The city’s health department last month warned of an imminent disaster in the capital if the water situation was not addressed. "The cases of diarrhoea reported and being treated at our clinics are increasing daily. We are treating 900 cases daily," an official at the HCC who preferred to remain anonymous told IPS.

Those living in the more affluent suburbs have also been caught up in the water crisis.

"Since the start of the problems, I have been buying mineral water from the shops for my children, but now I can’t do that any more because there is nothing left in the shops and I don’t know what to do now. I have tried boiling the water but it’s not helping either," said Gladys Mtombeni, a resident of Hillside, one of Harare’s more upmarket areas.

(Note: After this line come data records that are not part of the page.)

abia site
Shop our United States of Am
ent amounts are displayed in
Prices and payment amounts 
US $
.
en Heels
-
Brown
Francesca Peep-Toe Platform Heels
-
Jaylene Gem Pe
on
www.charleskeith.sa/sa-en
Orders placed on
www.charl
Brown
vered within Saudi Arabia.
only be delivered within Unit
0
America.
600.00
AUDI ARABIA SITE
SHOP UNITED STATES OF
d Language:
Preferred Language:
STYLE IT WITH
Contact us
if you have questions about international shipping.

The current health crisis intensified when the Zimbabwe National Water Authority (ZINWA) took over the running of the city’s water affairs from the HCC. The takeover was met with considerable public opposition that went largely ignored by the authorities.

"The government has vowed it will go ahead with the project even as health officials show that recent deaths are due to the incompetence of ZINWA and that whole urban areas are threatened because ZINWA cannot be relied upon to provide water regularly," commented the weekly Standard newspaper in an editorial.

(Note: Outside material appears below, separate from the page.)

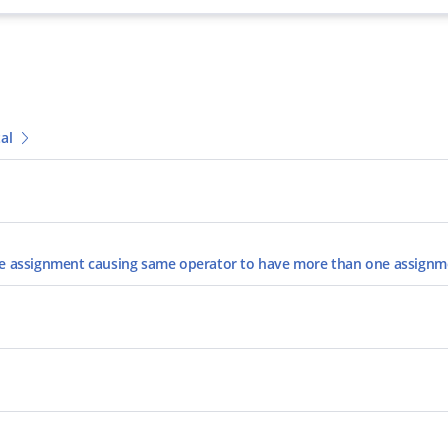
al
the assignment causing same operator to have more than one assign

"Just how many more people must die in order to convince the government that this is a man-made catastrophe?"

A resident of Harare voiced similar sentiments in a letter to the editor published in a daily newspaper.

"Things might be hard, but it does not mean we have to accept living with our own waste in our kitchens. I suggest we declare the current water and sewer problems a national disaster. A stitch in time saves nine, lest we head for a catastrophic health situation," wrote the resident.

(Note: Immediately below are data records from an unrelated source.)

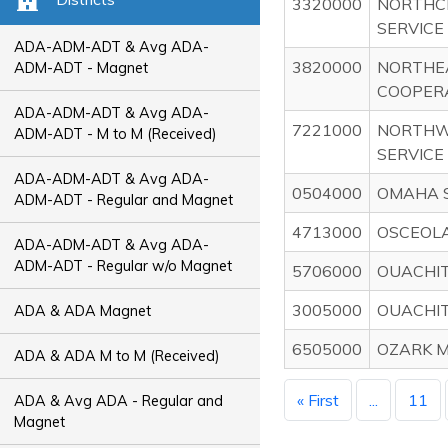
3320000
NORTHC
SERVICE
ADA-ADM-ADT & Avg ADA-
3820000
NORTHE
ADM-ADT - Magnet
COOPER
ADA-ADM-ADT & Avg ADA-
7221000
NORTHW
ADM-ADT - M to M (Received)
SERVICE
ADA-ADM-ADT & Avg ADA-
0504000
OMAHA S
ADM-ADT - Regular and Magnet
4713000
OSCEOLA
ADA-ADM-ADT & Avg ADA-
ADM-ADT - Regular w/o Magnet
5706000
OUACHIT
3005000
OUACHIT
ADA & ADA Magnet
6505000
OZARK M
ADA & ADA M to M (Received)
« First
...
11
ADA & Avg ADA - Regular and
Magnet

ZINWA says it is struggling to provide water and sewerage services to residents of the capital because ageing infrastructure has not been properly maintained. The lack of maintenance means that sewerage pipes burst repeatedly.

The country’s foreign currency shortages exacerbate the problem, making it difficult to import the raw materials needed to produce chemicals for the treatment of effluent. With an official inflation rate of 6,600 percent and an unofficial rate of almost twice that figure, many Zimbabwean companies that used to produce water treatment chemicals have been forced to suspend their operations. ZINWA now has to import the chemicals directly from overseas.

While Zimbabwe's economy continues its downward slide, it will probably be all but impossible to raise the funds required to restore normal water and sewerage services to all urban areas in the country.

The government of President Robert Mugabe has been accused of demolishing the economy through – amongst others – an ill-advised land reform programme. In the most recent case of mismanagement, an edict from government instructed retailers to cut all prices by fifty percent. This instruction, in an economy already crippled by rampant inflation, made it difficult for store supplies to be replenished – and has caused many businesses to stop trading.

Noted Jabusile Shumba, a senior programmes officer for the Combined Harare Residents Association: "…we are in a crisis which has reached health menace status. This is certainly a national disaster which other people have made and are allowing to continue straight to the grave."